Does Nuclear Deterrence Apply in the Age of Terrorism?

Having been asked to address the question that provides the title to this FPRI Footnote, I begin by interrogating and unpacking the question. What does the question mean? Does it mean: Can terrorist organizations that may somehow get their hands on nuclear weapons be deterred from using them? Does it mean: Do nuclear weapons states think differently about strategic deterrence relationships among each other and with regard to non-nuclear states just because there have been major terrorist attacks in recent years? Or does it mean: Can nuclear weapons somehow deter acts of non-nuclear terrorism?

Obviously, these are three different, if overlapping, questions. I will discuss them all below, but first it is important to observe that all three dwell in the context of the assertion, implied in the question, that we live in “an age of terrorism.” But we do not. Despite the attacks of September 11, 2001 and several deadly if less spectacular terrorist attacks elsewhere since launched by Salafi Muslim fanatics, terrorism does not define the age in which we live. When historians look back on this time fifty years or a century from now, they may call this era after the fact that a universal society first formed on a fully planetary scale owing to the rise of Asia and the declining dominance of Western norms. They may call it the age of Ecological Awareness, or the age of the Third Plague (the first being Justinian’s Plague in the year 540, the second being the Black Death from 1348) owing, like the prior two plagues, to a major system effect of climate change. They might call it the Age of Globalization if benign trends prevail, or the Age of Disconnection if more morbid ones do.

> Provided data
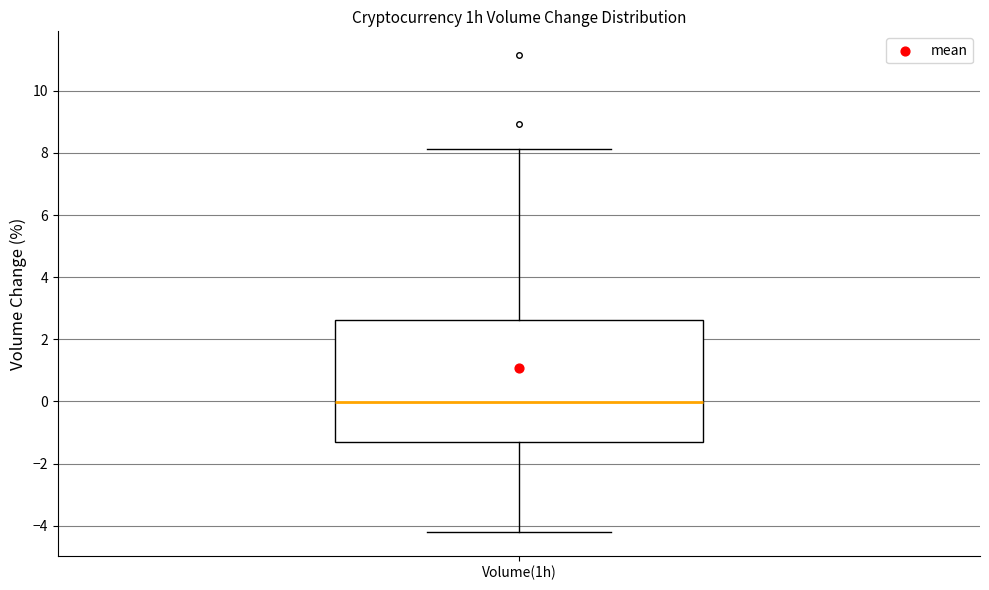

Where does the lower whisker of the box for Volume(1h) end on the y-axis? The values are not printed on the chart, so give them approximately, as read against the axis.

-4.2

> Parts of the exercise
A. From the passage on nuclear deterrence, echo the text starting with "Does Nuclear Deterrence" and going on through "of non-nuclear terrorism?".
B. Translate this sentence from the passage on nuclear deterrence into Spanish: "Obviously, these are three different, if overlapping, questions."

> Solution set
A.
Does Nuclear Deterrence Apply in the Age of Terrorism?

Having been asked to address the question that provides the title to this FPRI Footnote, I begin by interrogating and unpacking the question. What does the question mean? Does it mean: Can terrorist organizations that may somehow get their hands on nuclear weapons be deterred from using them? Does it mean: Do nuclear weapons states think differently about strategic deterrence relationships among each other and with regard to non-nuclear states just because there have been major terrorist attacks in recent years? Or does it mean: Can nuclear weapons somehow deter acts of non-nuclear terrorism?

B. Evidentemente, se trata de tres preguntas distintas, aunque se superponen.